There are ideas that initially sound brilliant, but that alone is not enough to bring them to the big screen. Will Smith learned this the hard way. After writing, producing, and starring in “After Earth,” he came dangerously close to ruining his relationship with his son, Jaden, by subjecting him to a torrent of criticism at the tender age of 15.
A Post-Apocalyptic Odyssey
The story takes place a thousand years after a cataclysm forced humanity to escape Earth and live aboard the Nova Prime spaceship. One day, Cypher (played by Smith) and his son Kitai (portrayed by Jaden) crash-land on the now unknown and perilous planet of their origin. With his father injured, Kitai must traverse the hostile terrain to retrieve a distress signal.

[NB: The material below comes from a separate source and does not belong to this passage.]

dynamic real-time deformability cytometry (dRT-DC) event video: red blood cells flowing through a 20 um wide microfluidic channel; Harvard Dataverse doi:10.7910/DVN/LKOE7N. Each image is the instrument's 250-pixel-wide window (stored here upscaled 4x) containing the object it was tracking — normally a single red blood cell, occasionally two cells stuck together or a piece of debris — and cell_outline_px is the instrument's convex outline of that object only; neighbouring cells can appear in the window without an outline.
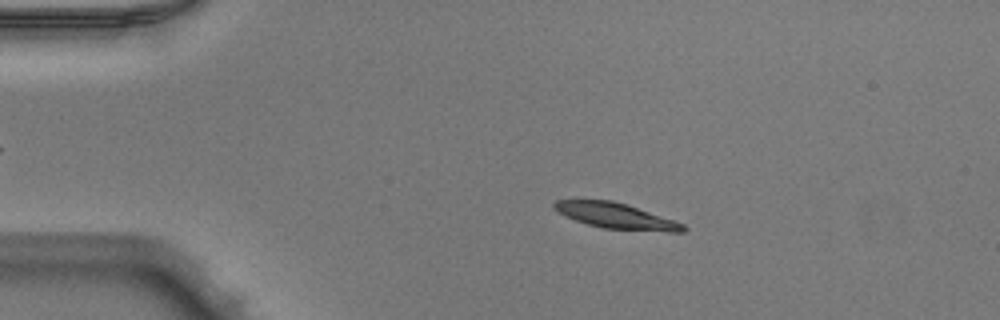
{"species": "Egyptian fruit bat (a non-hibernating species)", "species_latin": "Rousettus aegyptiacus", "temperature_condition": "warm", "stored_images_in_passage": 51, "camera_frame_rate_fps": 3000, "um_per_image_px": 0.085, "animal": {"sex": "male"}, "frame": {"image": 1, "passage_image": 10, "time_ms": 3.0, "image_size_px": [1000, 320], "cell_outline_px": [[688, 228], [684, 232], [668, 232], [604, 228], [588, 224], [564, 216], [556, 212], [552, 208], [552, 204], [556, 200], [612, 200], [684, 224]], "centroid_in_image_um": [52.31, 18.36], "position_along_channel_um": 32.7, "area_um2": 18.96}}
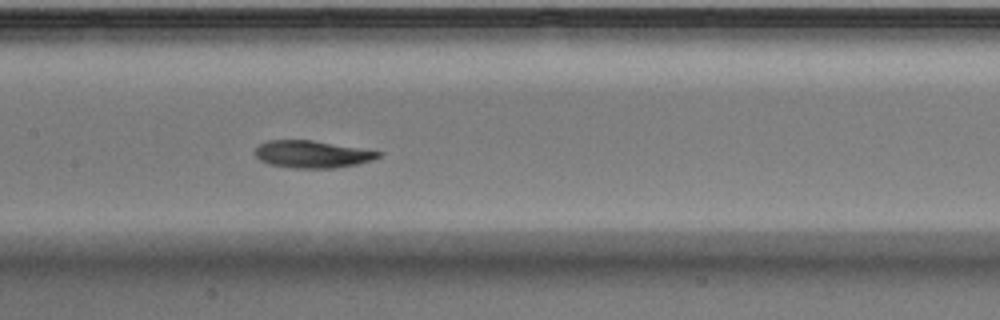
{"frame": {"image": 2, "passage_image": 25, "time_ms": 8.0, "image_size_px": [1000, 320], "cell_outline_px": [[380, 156], [372, 160], [356, 164], [336, 168], [292, 168], [268, 164], [260, 160], [256, 156], [256, 148], [260, 144], [268, 140], [312, 140], [380, 152]], "centroid_in_image_um": [26.49, 13.12], "position_along_channel_um": 180.9, "area_um2": 19.31}}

This film, directed by M. Night Shyamalan, was so poorly received that it received six nominations at the Razzie Awards (which recognize the worst productions of the year), ultimately winning three: Worst Actor for Will Smith, Worst Supporting Actor for Jaden, and Worst Screen Combo for father and son. The situation looked grim, but that was nothing compared to the pressure and regret that the Philadelphia-born actor felt.
The Burden of Regret
These revelations came to light in an extract from the actor’s memoir simply titled “Will,” shared by the magazine People. Smith admitted, “The worst part was that Jaden took the impact. The fans and the press targeted him, saying and publishing things that I refuse to repeat. Jaden had faithfully done everything I had ordered him to do, and I had trained him to endure the worst public attack of his life.”
According to the memoir, “After Earth” was a colossal box office and critical failure. It was only a matter of time, coupled with the constant media pressure, before the bonds of family began to show cracks. Jaden “felt betrayed and deceived” by his own father.
A Father’s Heartbreak
Will Smith also shared one of his darkest moments in his relationship with his son in his memoir. It all stemmed from “After Earth’s” poor performance, which led Jaden to consider emancipation. Smith recounted, “At the age of fifteen, when Jaden asked about the possibility of becoming an emancipated minor, my heart broke. In the end, he decided not to do it, but it’s a shame to feel like you’ve hurt your children.”
The memoir, released in early November, also includes the surprising anecdote of the impromptu casting session that Will Smith had to conduct at Quincy Jones’ house, which ultimately landed him the role that catapulted him to fame in “The Fresh Prince of Bel-Air.” Now, let’s reflect: Do you think it’s fair for a 15-year-old to be exposed to and face such intense media pressure, no matter how bad the movie is?